# Lubricating a mill



## wm460 (Jun 3, 2015)

I got the Sieg SX3  striped down and cleaned ready to re assemble.

What sort of grease do I use on the lead screw?

What oil and grease should I lubricate it with.

Must be available in Aust


----------



## Swifty (Jun 3, 2015)

I've never used grease on a lead screw, just a lubricating oil. I would not use motor oil at all, I fill my oil can up with hydraulic oil that I use in the lathe headstock.

Paul.


----------



## Blogwitch (Jun 3, 2015)

Hi,
I have used for many years a copper based grease for all greasing situations such as this.
I find it doesn't throw off or pick up swarf like most other greases. I don't know if it correct, but my leadscrew nuts have lasted really well with it.

I do know a chap who swears by using a Rocol tapping compound (which looks like a thick grease), he states that it is a very high pressure lubricant, so should work with anything that requires high pressures, which a leadscrew and nut are.

Normally people just slap on a bit of general purpose grease, but I am sure that by using peoples knowledge about specialised greases, life spans of high pressure items such as yours can be significantly increased.

For other high pressure areas, such as dovetails and slideways, a 68 grade of oil should be used as it creates a very close tolerance film of lubricant between the sliding parts (approx 0.002" thick), which a thinner oil cannot achieve and retain.

Hope this helps

John


----------



## Swifty (Jun 3, 2015)

A lot of the older Bridgeport mills had a mark on the X axis slide that you had to align, then undo a grub screw in the middle of the centre T slot so you could oil the Y axis nut and spindle. My Bridgeport clone has a hand operated oil pump on the side taking oil to the axis nuts and sideways.

Paul.


----------



## kvom (Jun 3, 2015)

Way oil on slides for me.


----------



## barnesrickw (Jun 3, 2015)

Whatever is in that little red can out in my shed.


----------



## XD351 (Jun 3, 2015)

Chainsaw bar oil .


----------



## pete (Jun 4, 2015)

Think about it logically. While there somehow might be a very few almost unknown and old/rare machine tool manufacturer's who may or might recommend any kind of grease as lubrication for somewhere on there machines, I've yet to ever see that in print so far. It's ALWAY'S oil and usually the same oil as what they recommend for the slides. Way oil,and only way oil. Obviously the feed screws and nut's will slowly wear over time, that does create contamination within the lubrication from fine metal wear particles from the feed screws and the nut. Running that contamination that your not flushing out with the grease will just greatly accelerate the wear and tear on your machine tools. Oil tends to flush out those wear particles. And grease lubrication tends to fairly quickly get squeezed out or move away from the high pressure point's and the needed lubrication areas. Oil will at least mostly flush any contamination out. Even air bore dust, grinding dust, or whatever will tend to get drawn into anything that's grease lubricated. But every time you add more oil it will usually flush or wash out that contamination if your not being dirt cheap with the oil application. 

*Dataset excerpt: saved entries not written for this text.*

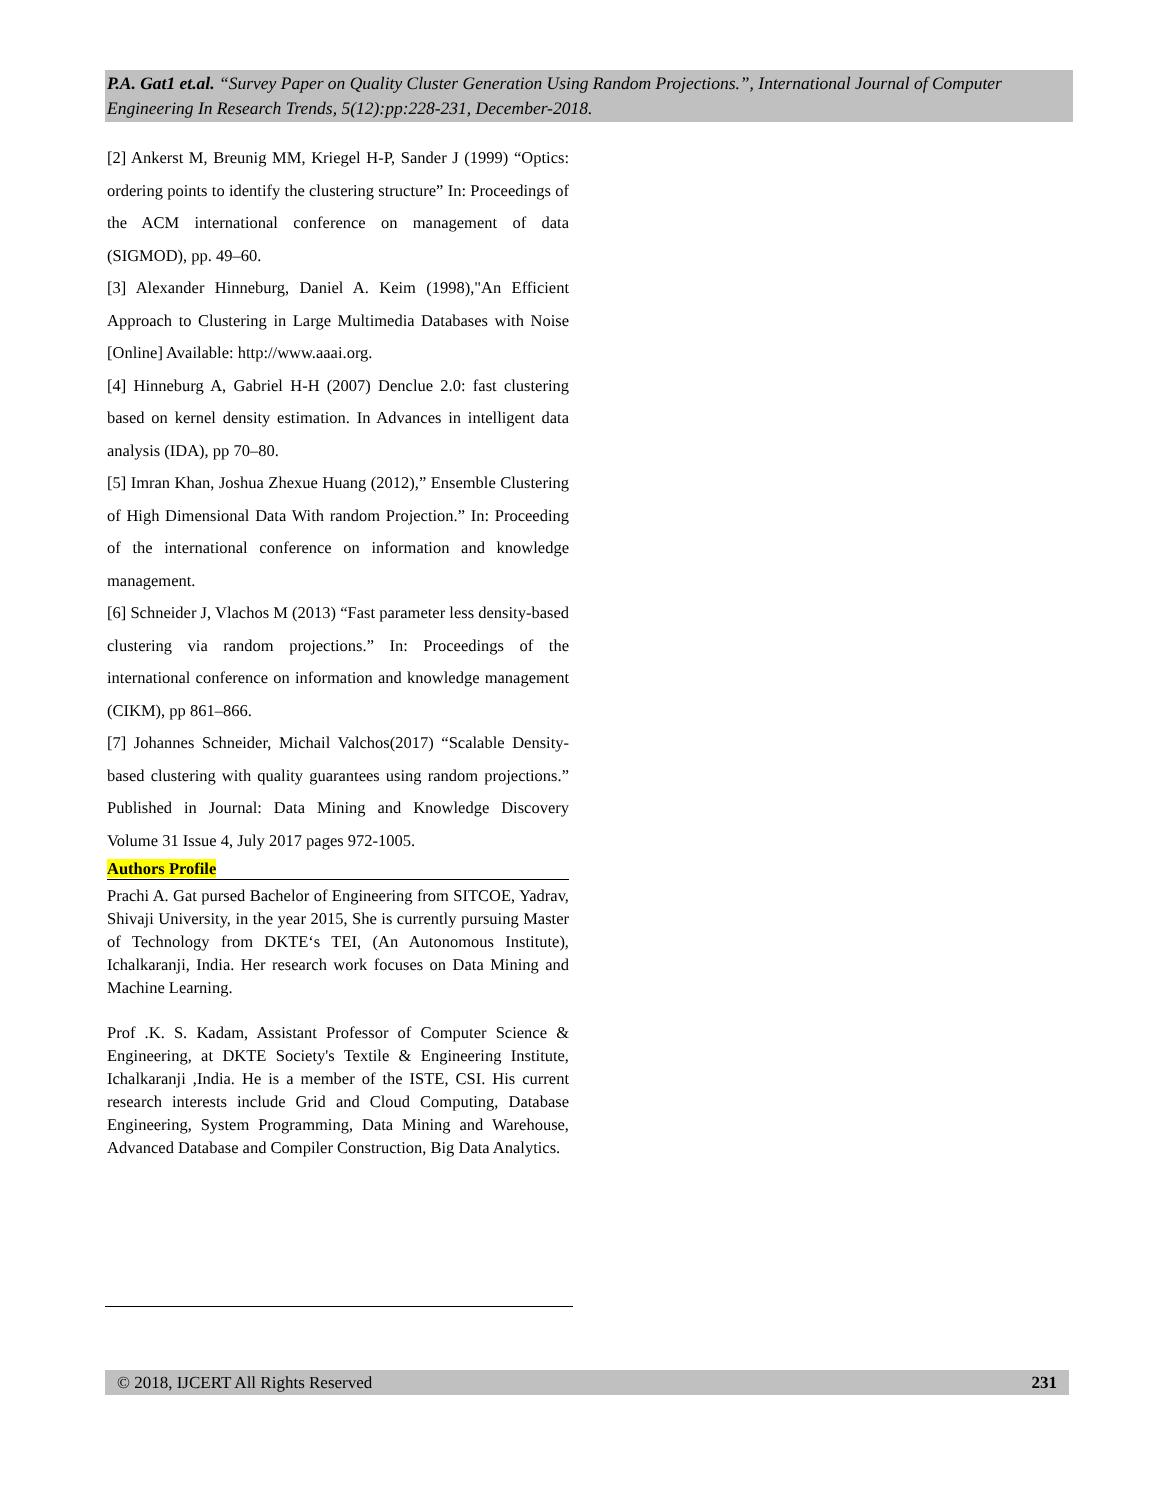P.A. Gat1 et.al. “Survey Paper on Quality Cluster Generation Using Random Projections.”, International Journal of Computer Engineering In Research Trends, 5(12):pp:228-231, December-2018.
[2] Ankerst M, Breunig MM, Kriegel H-P, Sander J (1999) “Optics: ordering points to identify the clustering structure” In: Proceedings of the ACM international conference on management of data (SIGMOD), pp. 49–60.
[3] Alexander Hinneburg, Daniel A. Keim (1998),"An Efficient Approach to Clustering in Large Multimedia Databases with Noise [Online] Available: http://www.aaai.org.
[4] Hinneburg A, Gabriel H-H (2007) Denclue 2.0: fast clustering based on kernel density estimation. In Advances in intelligent data analysis (IDA), pp 70–80.
[5] Imran Khan, Joshua Zhexue Huang (2012),” Ensemble Clustering of High Dimensional Data With random Projection.” In: Proceeding of the international conference on information and knowledge management.
[6] Schneider J, Vlachos M (2013) “Fast parameter less density-based clustering via random projections.” In: Proceedings of the international conference on information and knowledge management (CIKM), pp 861–866.
[7] Johannes Schneider, Michail Valchos(2017) “Scalable Density-based clustering with quality guarantees using random projections.” Published in Journal: Data Mining and Knowledge Discovery Volume 31 Issue 4, July 2017 pages 972-1005.
Authors Profile
Prachi A. Gat pursed Bachelor of Engineering from SITCOE, Yadrav, Shivaji University, in the year 2015, She is currently pursuing Master of Technology from DKTE‘s TEI, (An Autonomous Institute), Ichalkaranji, India. Her research work focuses on Data Mining and Machine Learning.
Prof .K. S. Kadam, Assistant Professor of Computer Science & Engineering, at DKTE Society's Textile & Engineering Institute, Ichalkaranji ,India. He is a member of the ISTE, CSI. His current research interests include Grid and Cloud Computing, Database Engineering, System Programming, Data Mining and Warehouse, Advanced Database and Compiler Construction, Big Data Analytics.
© 2018, IJCERT All Rights Reserved 231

I've spent a very long time in my career operating some extremely expensive large engines, and a lot of it in very remote locations. Not one of the company's I worked for EVER tried to cut corners on the recommended engine oil or ANY lubrication point's. Going against the manufactuer's lubrication recommendation's would be moronic. 

Machine tools either used or new, and even the cheaper Chinese machine tools are fairly expensive to buy for almost any of us. Why would you try and pinch pennies using anything that isn't what's recommended? Hell depending on the exact composition of a tools bronze bushing's it's also quite possible that using high detergent motor oil will slowly destroy those bushings. Don't believe me? Then do your own research. But I can say that grease of any kind isn't even close to an intelligent idea for any machine tool that I know of. All of the equipment I do have has manufacturer's recommendation's of way oil for way's, feed, and leadscrew's, and spindle oil in the mill's head. Anyone who thinks they know better than the oil industry's engineer's and can concoct there very own formulation and then say that's what you need sure need's to explain there finding's to the machine tool manufactuer's and then the oil engineer's. There's some very definite and logical reasons for exactly why the manufacturer's of your machine tool's do list what they think is the very best lubrication.    

Pete


----------



## Cogsy (Jun 4, 2015)

pete said:


> I can say that grease of any kind isn't even close to an intelligent idea for any machine tool that I know of


 
I used to have to calculate lubrication recommendations for new bearing installations for a large bearing manufacturer (local projects, not for the whole company) and there are definitely places where grease is preferable to oil. 

Grease is simply oil held in a 'soap' and the oil is released for lubrication under the correct conditions. One of these conditions is high or extreme contact pressures. A correctly selected grease will release some oil and provide correct lubrication at these extreme pressures (although they won't function well at low loads), whereas oil on it's own will not be able to maintain the oil film and the parts will contact and be damaged or destroyed.

A properly greased bearing will also generally run cooler than a bearing in an oil bath, due to reduced 'pumping' action of the lubricant and reduced friction of the lubricant as well (oil and grease do both create drag friction in a bearing - think about hitting a deep puddle of water in your car, that drag you feel increases as the medium gets thicker).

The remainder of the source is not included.